Below are entries; output exactly the lines from the one with "part: (354, 855) -> (363, 776), moved" to the one with "line: (1252, 1051) -> (1521, 1032), removed", both included, and nothing else.
════════════════
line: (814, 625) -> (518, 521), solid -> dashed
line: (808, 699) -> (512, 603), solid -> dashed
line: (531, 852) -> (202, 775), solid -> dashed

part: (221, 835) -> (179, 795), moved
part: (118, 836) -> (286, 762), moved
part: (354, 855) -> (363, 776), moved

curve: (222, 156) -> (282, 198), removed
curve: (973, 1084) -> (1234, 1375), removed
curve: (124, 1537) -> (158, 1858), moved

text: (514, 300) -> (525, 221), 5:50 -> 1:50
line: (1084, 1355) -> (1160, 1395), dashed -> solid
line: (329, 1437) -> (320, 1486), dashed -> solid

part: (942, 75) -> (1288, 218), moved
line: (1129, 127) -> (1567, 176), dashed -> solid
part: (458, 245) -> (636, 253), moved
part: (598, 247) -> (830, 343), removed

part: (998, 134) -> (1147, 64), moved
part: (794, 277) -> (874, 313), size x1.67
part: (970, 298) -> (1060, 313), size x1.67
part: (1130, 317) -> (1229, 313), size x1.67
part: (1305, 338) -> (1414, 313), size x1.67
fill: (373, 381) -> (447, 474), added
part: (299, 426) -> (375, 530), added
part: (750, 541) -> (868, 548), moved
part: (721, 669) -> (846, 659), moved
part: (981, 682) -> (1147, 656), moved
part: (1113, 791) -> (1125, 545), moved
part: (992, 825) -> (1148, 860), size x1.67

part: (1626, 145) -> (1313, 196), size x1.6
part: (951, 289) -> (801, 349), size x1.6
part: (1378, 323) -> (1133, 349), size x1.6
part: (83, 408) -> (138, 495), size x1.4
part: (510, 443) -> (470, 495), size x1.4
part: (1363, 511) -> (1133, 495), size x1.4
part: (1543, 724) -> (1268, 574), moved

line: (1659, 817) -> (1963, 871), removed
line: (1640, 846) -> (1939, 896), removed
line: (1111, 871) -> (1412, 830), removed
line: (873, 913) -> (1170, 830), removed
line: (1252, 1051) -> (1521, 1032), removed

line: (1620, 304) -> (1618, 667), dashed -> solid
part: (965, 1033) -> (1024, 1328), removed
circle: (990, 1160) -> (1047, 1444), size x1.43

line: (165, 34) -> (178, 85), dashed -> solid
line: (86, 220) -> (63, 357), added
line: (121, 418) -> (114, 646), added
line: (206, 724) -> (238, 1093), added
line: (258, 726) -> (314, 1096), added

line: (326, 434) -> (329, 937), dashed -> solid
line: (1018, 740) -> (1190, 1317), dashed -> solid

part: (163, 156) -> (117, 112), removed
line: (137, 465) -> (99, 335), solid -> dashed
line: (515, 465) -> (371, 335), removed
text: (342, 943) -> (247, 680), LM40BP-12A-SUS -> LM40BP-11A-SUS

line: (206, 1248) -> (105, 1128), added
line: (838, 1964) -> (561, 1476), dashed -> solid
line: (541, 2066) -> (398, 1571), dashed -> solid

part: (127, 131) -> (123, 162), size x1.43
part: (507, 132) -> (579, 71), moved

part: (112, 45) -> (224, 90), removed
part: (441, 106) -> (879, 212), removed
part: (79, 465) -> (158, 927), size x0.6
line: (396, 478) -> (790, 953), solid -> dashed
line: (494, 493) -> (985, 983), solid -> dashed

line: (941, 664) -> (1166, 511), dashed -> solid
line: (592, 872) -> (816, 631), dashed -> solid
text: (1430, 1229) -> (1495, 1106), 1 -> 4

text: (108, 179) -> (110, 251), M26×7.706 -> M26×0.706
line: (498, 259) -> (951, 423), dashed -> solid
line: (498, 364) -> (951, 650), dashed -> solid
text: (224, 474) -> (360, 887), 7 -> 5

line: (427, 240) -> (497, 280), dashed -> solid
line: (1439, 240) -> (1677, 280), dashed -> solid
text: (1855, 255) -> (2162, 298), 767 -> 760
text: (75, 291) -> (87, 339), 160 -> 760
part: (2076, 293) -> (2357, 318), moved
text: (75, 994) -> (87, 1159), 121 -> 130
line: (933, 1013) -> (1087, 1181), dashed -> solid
════════════════
- **Answer section**:
part: (354, 855) -> (363, 776), moved

curve: (222, 156) -> (282, 198), removed
curve: (973, 1084) -> (1234, 1375), removed
curve: (124, 1537) -> (158, 1858), moved

text: (514, 300) -> (525, 221), 5:50 -> 1:50
line: (1084, 1355) -> (1160, 1395), dashed -> solid
line: (329, 1437) -> (320, 1486), dashed -> solid

part: (942, 75) -> (1288, 218), moved
line: (1129, 127) -> (1567, 176), dashed -> solid
part: (458, 245) -> (636, 253), moved
part: (598, 247) -> (830, 343), removed

part: (998, 134) -> (1147, 64), moved
part: (794, 277) -> (874, 313), size x1.67
part: (970, 298) -> (1060, 313), size x1.67
part: (1130, 317) -> (1229, 313), size x1.67
part: (1305, 338) -> (1414, 313), size x1.67
fill: (373, 381) -> (447, 474), added
part: (299, 426) -> (375, 530), added
part: (750, 541) -> (868, 548), moved
part: (721, 669) -> (846, 659), moved
part: (981, 682) -> (1147, 656), moved
part: (1113, 791) -> (1125, 545), moved
part: (992, 825) -> (1148, 860), size x1.67

part: (1626, 145) -> (1313, 196), size x1.6
part: (951, 289) -> (801, 349), size x1.6
part: (1378, 323) -> (1133, 349), size x1.6
part: (83, 408) -> (138, 495), size x1.4
part: (510, 443) -> (470, 495), size x1.4
part: (1363, 511) -> (1133, 495), size x1.4
part: (1543, 724) -> (1268, 574), moved

line: (1659, 817) -> (1963, 871), removed
line: (1640, 846) -> (1939, 896), removed
line: (1111, 871) -> (1412, 830), removed
line: (873, 913) -> (1170, 830), removed
line: (1252, 1051) -> (1521, 1032), removed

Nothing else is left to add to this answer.